Macroeconomic overview
Trade reversal
- Details
- Macroeconomic overview
After the eurozone crisis intensified in late 2011 and the first half of 2012 exports from CEB and SEE countries fell significantly. This trend has reversed over the past year, as exports grew in all countries apart from Estonia. This recovery has lost some momentum in the CEB region in 2013, but has accelerated in certain SEE countries, notably Albania, Bosnia and Herzegovina, Montenegro and Serbia.
Countries further east in the transition region are less exposed to the eurozone, but more vulnerable to developments in Russia. Weakening domestic demand in Russia has depressed exports from some EEC countries. Similarly, Central Asian economies have been impacted by the Russian slow-down, and also by China's deceleration, which has particularly affected Mongolia and Tajikistan. Export from these countries still grew in the past year, but at a slower pace than they had previously.
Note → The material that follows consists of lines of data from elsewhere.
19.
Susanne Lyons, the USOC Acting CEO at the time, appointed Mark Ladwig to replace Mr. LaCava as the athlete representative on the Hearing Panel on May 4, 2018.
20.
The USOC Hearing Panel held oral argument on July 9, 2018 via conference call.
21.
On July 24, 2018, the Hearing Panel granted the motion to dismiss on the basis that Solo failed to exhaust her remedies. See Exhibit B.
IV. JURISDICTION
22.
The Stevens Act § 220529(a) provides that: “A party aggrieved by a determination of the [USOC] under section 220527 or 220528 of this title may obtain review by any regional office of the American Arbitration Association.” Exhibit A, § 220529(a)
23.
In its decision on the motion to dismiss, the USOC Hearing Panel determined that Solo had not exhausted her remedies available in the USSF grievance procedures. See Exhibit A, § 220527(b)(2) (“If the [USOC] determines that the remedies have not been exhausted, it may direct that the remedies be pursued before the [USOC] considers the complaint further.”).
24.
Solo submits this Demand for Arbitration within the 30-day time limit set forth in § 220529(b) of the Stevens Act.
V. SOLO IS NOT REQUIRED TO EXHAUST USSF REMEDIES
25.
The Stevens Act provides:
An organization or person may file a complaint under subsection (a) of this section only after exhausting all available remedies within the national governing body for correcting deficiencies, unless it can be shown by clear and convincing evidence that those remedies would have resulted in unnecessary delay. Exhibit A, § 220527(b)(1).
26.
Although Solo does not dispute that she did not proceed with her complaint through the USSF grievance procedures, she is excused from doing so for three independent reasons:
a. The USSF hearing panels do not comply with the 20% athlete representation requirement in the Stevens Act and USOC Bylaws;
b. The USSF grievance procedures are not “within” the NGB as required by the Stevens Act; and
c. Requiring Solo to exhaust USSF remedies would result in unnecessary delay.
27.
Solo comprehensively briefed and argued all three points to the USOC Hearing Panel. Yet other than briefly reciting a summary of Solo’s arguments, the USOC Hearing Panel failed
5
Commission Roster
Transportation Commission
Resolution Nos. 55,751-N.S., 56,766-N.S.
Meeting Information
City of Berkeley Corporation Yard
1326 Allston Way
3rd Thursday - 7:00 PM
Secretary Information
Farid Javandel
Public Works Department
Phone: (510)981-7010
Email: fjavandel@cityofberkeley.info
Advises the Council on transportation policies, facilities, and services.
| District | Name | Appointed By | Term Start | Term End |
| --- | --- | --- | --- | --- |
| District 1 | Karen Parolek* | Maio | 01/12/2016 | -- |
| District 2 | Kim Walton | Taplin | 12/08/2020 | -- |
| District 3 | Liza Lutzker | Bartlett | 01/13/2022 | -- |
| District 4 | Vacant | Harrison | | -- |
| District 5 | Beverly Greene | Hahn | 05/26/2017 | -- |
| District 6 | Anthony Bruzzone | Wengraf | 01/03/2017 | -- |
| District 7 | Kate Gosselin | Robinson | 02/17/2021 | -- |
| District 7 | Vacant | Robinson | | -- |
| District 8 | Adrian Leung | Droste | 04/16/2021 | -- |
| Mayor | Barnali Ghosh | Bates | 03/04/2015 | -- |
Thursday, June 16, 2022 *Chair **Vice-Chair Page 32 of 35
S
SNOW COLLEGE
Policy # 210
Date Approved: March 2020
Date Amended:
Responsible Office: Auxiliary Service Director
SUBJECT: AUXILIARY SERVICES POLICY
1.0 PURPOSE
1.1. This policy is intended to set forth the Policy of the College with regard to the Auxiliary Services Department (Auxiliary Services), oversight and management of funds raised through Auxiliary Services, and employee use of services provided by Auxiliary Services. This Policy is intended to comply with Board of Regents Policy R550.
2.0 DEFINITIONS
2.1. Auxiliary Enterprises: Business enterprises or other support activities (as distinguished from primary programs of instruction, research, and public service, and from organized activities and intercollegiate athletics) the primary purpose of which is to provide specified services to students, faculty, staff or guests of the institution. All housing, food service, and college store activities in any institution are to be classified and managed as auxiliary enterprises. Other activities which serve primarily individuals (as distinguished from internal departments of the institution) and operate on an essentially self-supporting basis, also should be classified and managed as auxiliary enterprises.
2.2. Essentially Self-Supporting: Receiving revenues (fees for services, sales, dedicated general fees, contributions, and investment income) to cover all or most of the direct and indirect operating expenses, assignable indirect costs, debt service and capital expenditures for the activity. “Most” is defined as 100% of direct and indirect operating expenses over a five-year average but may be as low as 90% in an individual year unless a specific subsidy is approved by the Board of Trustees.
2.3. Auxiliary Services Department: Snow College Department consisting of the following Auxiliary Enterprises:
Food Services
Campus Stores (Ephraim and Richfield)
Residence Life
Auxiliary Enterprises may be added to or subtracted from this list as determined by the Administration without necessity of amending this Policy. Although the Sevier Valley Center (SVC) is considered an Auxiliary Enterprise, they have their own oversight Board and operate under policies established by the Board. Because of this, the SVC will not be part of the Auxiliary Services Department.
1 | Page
By the first half of 2013, improving supply prospects and weak demand in emerging markets had led to falls in the prices of all major commodities. Azerbaijan, Kazakhstan and Russia experienced a dip in export revenues as the oil price dropped in early 2013 (oil production also declined in Azerbaijan). Prolonged stagnation in global commodity prices could constrain growth in Russia and other commodity exporting nations, while also endangering the recovery in transition economies that depend on Russia.